Legal and Regulatory Framework of Islamic Banking and Finance in Malaysia
The main statute that sets out the jurisdiction of the courts in Malaysia is the Federal Constitution 1957 (FC). Article 121 of the FC establishes the jurisdictions of courts in Malaysia, and dictates that the civil court has no jurisdiction over matters within the jurisdiction of the Shariah Court.
The jurisdiction of the civil courts covers all matters conferred by federal and state law, except for the personal law of Muslims.
The civil court’s jurisdiction is specifically laid down in List I — Federal List, Ninth Schedule of the FC. This includes matters on civil and criminal procedure and the administration of justice, contracts, mercantile laws, arbitration and so on. This will obviously include banking and financial laws.
On the other hand, the Shariah court’s jurisdiction is laid down in Para 1 of List II — State List of the Ninth Schedule. However, the jurisdiction of the Shariah court is limited to matters in Para 1 only, and it has no jurisdiction over any criminal offenses, except as provided by federal law.
In essence, Para 1 includes matters pertaining to Islamic law, and personal and family law of persons professing the religion of Islam, including divorce, wakaf, succession, and offenses against the religion of Islam (except which is in the federal law).
Based on the above provisions in the FC, it can be concluded that the jurisdiction over Islamic banking and finance matters rests with the civil court, as it is within List I of the Ninth Schedule on mercantile law.
Although the term “Islamic law” in Para 1 of List II is wide, its application is limited to persons professing the religion of Islam. Thus, it has no general application to other persons and legal persons, such as banks and financial institutions, which cannot be construed to be professing the religion of Islam.

[Data records]
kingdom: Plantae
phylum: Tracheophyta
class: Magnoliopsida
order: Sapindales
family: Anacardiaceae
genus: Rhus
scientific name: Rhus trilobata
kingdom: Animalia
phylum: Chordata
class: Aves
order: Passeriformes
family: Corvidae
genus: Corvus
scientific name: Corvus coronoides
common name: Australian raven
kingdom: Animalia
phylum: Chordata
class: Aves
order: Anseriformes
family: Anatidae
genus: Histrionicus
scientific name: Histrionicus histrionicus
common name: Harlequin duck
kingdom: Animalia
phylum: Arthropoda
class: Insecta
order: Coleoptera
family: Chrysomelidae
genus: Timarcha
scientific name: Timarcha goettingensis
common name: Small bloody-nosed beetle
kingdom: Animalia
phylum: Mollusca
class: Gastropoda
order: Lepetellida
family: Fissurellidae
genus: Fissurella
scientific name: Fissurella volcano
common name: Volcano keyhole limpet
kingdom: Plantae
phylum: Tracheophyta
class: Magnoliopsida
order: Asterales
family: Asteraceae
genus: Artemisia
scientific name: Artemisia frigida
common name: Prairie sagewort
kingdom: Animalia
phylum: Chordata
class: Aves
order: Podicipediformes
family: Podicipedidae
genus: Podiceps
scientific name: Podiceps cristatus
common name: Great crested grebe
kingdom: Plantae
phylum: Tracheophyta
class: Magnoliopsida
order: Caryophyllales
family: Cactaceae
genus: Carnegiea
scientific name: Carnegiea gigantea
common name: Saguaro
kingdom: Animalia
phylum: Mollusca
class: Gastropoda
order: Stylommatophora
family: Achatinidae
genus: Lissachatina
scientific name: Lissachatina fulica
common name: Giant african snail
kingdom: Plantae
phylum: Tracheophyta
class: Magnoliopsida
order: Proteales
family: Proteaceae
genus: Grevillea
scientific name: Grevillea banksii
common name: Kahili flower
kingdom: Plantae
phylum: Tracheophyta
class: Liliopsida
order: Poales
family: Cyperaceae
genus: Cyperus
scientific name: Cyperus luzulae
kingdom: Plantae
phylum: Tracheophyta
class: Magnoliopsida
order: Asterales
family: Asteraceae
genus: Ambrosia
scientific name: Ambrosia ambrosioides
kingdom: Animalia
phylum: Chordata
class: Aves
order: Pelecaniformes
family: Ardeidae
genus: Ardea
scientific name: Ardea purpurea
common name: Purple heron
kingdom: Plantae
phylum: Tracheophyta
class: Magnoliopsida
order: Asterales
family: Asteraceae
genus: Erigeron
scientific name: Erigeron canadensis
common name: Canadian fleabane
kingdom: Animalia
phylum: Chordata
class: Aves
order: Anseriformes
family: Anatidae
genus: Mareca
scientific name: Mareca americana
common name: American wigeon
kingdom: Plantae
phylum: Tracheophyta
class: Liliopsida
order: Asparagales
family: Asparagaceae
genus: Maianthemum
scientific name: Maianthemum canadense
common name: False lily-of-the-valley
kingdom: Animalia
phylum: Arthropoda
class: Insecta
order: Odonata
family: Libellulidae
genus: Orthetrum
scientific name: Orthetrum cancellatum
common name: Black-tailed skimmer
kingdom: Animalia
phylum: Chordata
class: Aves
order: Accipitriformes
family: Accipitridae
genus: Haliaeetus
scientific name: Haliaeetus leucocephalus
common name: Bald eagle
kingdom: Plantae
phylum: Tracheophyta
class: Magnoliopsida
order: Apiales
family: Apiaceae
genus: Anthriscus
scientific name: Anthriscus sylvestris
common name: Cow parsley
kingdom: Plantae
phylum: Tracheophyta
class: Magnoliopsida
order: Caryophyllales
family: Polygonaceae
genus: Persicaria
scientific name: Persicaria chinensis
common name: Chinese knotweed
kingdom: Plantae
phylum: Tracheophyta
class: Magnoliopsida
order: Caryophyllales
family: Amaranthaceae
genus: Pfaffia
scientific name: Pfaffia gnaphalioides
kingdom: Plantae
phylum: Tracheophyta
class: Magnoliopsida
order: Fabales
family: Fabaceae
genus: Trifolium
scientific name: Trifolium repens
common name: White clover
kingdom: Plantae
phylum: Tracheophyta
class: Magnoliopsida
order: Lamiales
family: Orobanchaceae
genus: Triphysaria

WHAT YOU NEED TO DO
Update the passage on Malaysia's Islamic banking framework by rewriting everything from "On the other" down to "the federal law)." with "wakaf" replaced by "waqf".

COMPLETED EXERCISE
On the other hand, the Shariah court’s jurisdiction is laid down in Para 1 of List II — State List of the Ninth Schedule. However, the jurisdiction of the Shariah court is limited to matters in Para 1 only, and it has no jurisdiction over any criminal offenses, except as provided by federal law.
In essence, Para 1 includes matters pertaining to Islamic law, and personal and family law of persons professing the religion of Islam, including divorce, waqf, succession, and offenses against the religion of Islam (except which is in the federal law).